CUMMING — The Forsyth County school system’s proposed six-year-facilities plan cleared a major hurdle Wednesday, receiving approval from a four-member review team of visiting officials.
“From our standpoint, you’ve got a great plan,” said Stephens County Schools Assistant Superintendent Jason Kaup. “You’ve got a solid plan and I think that really does reflect the quality of the staff that you have working on that.”
In addition to three other survey team members, Kaup toured some of Forsyth’s schools and reviewed the plan, which outlines the next five years of school construction, renovations, additions and other projects to meet growth demands.
The state requires each school system to go through a facilities plan and review every five years. However, Forsyth opted to write a new facilities plan a year early due to its exceptionally high growth rate.
If the system were to wait the full five years, officials have said, the future entitlement earnings from the state would be lower because the information would be based on outdated numbers.
The Forsyth County Board of Education Is expected to approve the facilities plan at a meeting tonight.
After that, staff will review the timeline for the May 20 referendum on a bond program that could help fund construction efforts. The members will identify which of the 11 proposed projects should be priorities for this fiscal year and those that can wait until next year.
The recommendations of the review team — which was made up of planning, maintenance, facilities and other school officials from various districts in the state — included supporting Forsyth’s student population trends, curriculum, facility needs and priorities.

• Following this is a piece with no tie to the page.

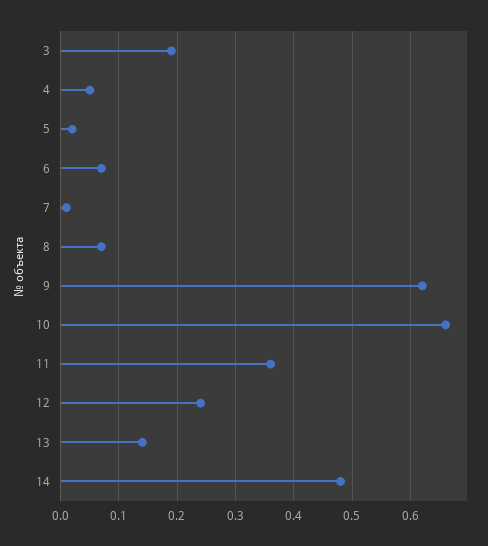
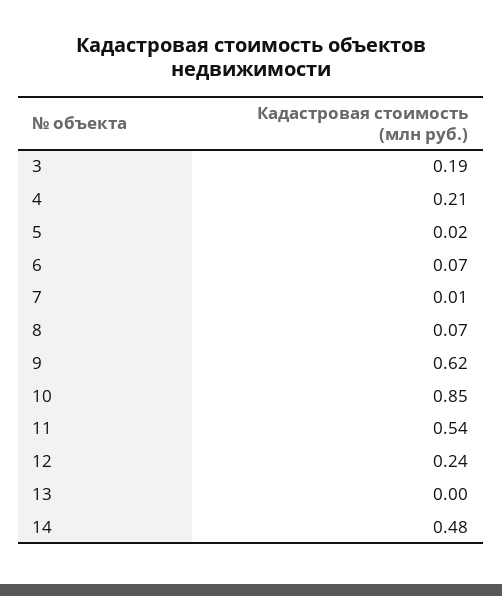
4: 0.05 -> 0.21
10: 0.65 -> 0.85
11: 0.35 -> 0.54
13: 0.15 -> 0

“We commend the Forsyth County system for their well-maintained, clean and welcoming schools,” Kaup said. “Every one of us gained something to take back to our own school district, either in conversation or observation when we had a chance to tour the facilities.”
Tim Amerson, Forsyth’s facilities planner, was pleased with the feedback. The tour of local schools, he said, gave the survey team “an idea of what our facilities look like and the level of quality.”
According to Amerson, the visit included a stop at Forsyth Central High to showcase the STEM Academy, which allows students to focus on a science, technology, engineering and math career pathway.
“So much of what we have worked through on the bond [referendum] and on the plan is to not only create more high school classrooms ... but also the alignment of all career tech programs, which we’re going to address a lot in all the high schools,” Amerson said.
“We have a lot of modifications to high schools that we put into the plan to make sure we had the programs and facilities in place.”
Forsyth Superintendent Buster Evans complimented his staff on “doing a phenomenal job in what they do.”
“It has made this district a lot better,” he said. “It’s made the life and work of the board of education, I think, better and it’s made my life as superintendent that much better.”